Facial Drooping and Nerve Involvement

One of the more alarming visible signs of Lyme disease is facial palsy, a drooping of the facial muscles that can affect one or both sides of the face. This happens when the infection reaches the nerves that control facial movement. It can look similar to Bell’s palsy: the affected side of the face sags, you may have trouble closing one eye, and smiling appears uneven. Facial palsy from Lyme disease typically develops weeks after the initial infection and is one of the more common neurologic complications.
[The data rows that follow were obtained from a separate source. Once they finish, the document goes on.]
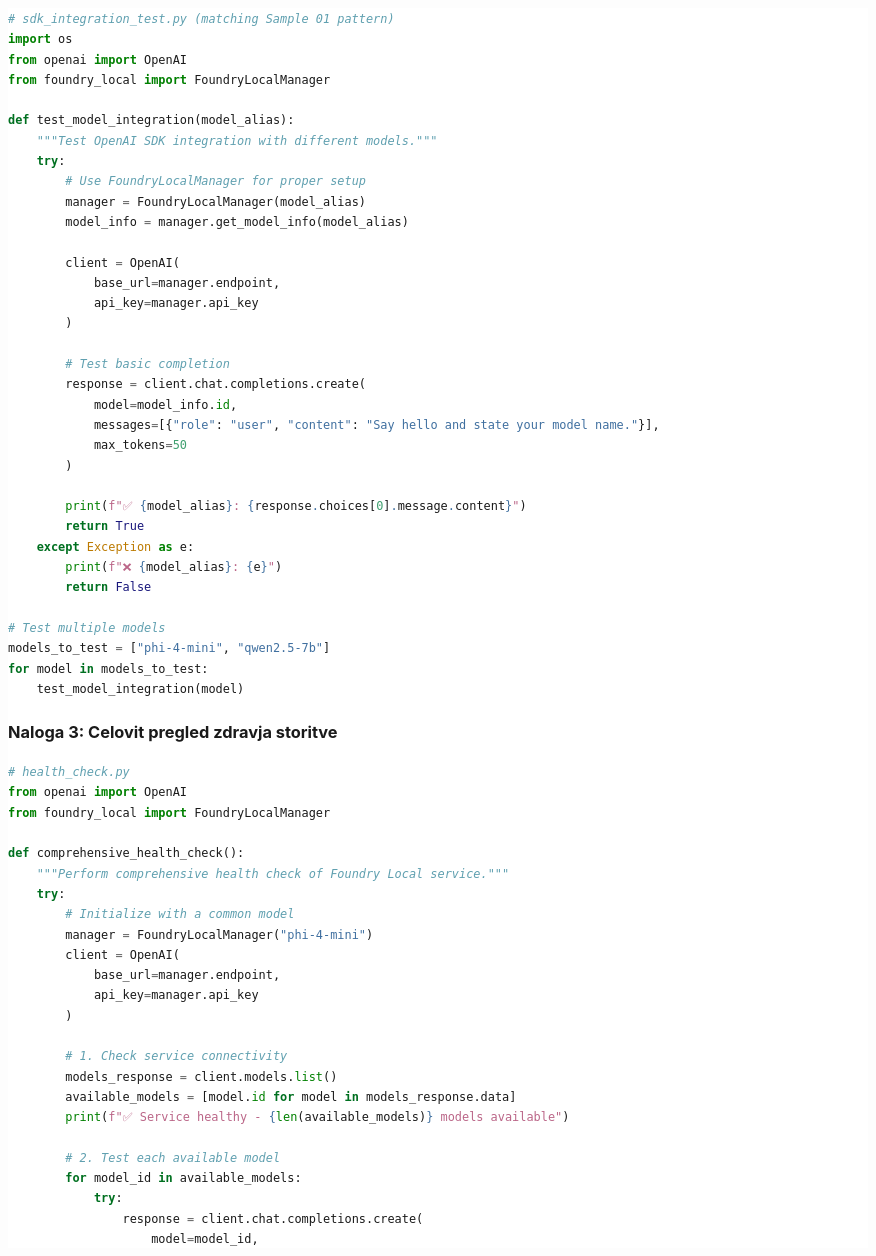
 ```python
# sdk_integration_test.py (matching Sample 01 pattern)
import os
from openai import OpenAI
from foundry_local import FoundryLocalManager

def test_model_integration(model_alias):
    """Test OpenAI SDK integration with different models."""
    try:
        # Use FoundryLocalManager for proper setup
        manager = FoundryLocalManager(model_alias)
        model_info = manager.get_model_info(model_alias)
        
        client = OpenAI(
            base_url=manager.endpoint,
            api_key=manager.api_key
        )
        
        # Test basic completion
        response = client.chat.completions.create(
            model=model_info.id,
            messages=[{"role": "user", "content": "Say hello and state your model name."}],
            max_tokens=50
        )
        
        print(f"✅ {model_alias}: {response.choices[0].message.content}")
        return True
    except Exception as e:
        print(f"❌ {model_alias}: {e}")
        return False

# Test multiple models
models_to_test = ["phi-4-mini", "qwen2.5-7b"]
for model in models_to_test:
    test_model_integration(model)
```

### Naloga 3: Celovit pregled zdravja storitve

```python
# health_check.py
from openai import OpenAI
from foundry_local import FoundryLocalManager

def comprehensive_health_check():
    """Perform comprehensive health check of Foundry Local service."""
    try:
        # Initialize with a common model
        manager = FoundryLocalManager("phi-4-mini")
        client = OpenAI(
            base_url=manager.endpoint,
            api_key=manager.api_key
        )
        
        # 1. Check service connectivity
        models_response = client.models.list()
        available_models = [model.id for model in models_response.data]
        print(f"✅ Service healthy - {len(available_models)} models available")
        
        # 2. Test each available model
        for model_id in available_models:
            try:
                response = client.chat.completions.create(
                    model=model_id,
```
Joint Swelling in Later Stages

If Lyme disease remains untreated for months, it often settles in the joints. Lyme arthritis typically develops within one to a few months after infection, and the knees are the most commonly affected joint. The swelling is usually obvious, sometimes dramatically so, with the joint appearing visibly puffy and feeling warm to the touch. Movement becomes painful.

Other large joints can also be involved: the shoulder, ankle, elbow, jaw, wrist, and hip. One of the tricky characteristics of Lyme arthritis is that the swelling can come and go or even shift between joints over time. In the shoulder, hip, or jaw, the swelling may be harder to see and easier to dismiss as general stiffness or strain. The intermittent pattern, where a knee swells for a few days, improves, then flares again weeks later, is a hallmark that distinguishes it from other types of arthritis.

How Doctors Identify Lyme Disease

Diagnosis relies on the full picture rather than any single test. Doctors evaluate whether you’ve been in an area with infected blacklegged ticks (the only type that carries the Lyme bacterium in North America), whether your symptoms fit the pattern, and whether other conditions could explain what you’re experiencing. Blood tests can help confirm the diagnosis, but they’re most useful a few weeks after infection when the body has had time to produce detectable antibodies.

The expanding rash, when present, is considered strong enough evidence on its own for a doctor to start treatment without waiting for lab results. That’s why recognizing the rash early, even when it doesn’t look like a perfect bull’s-eye, matters so much. The earlier treatment begins, the faster and more completely most people recover.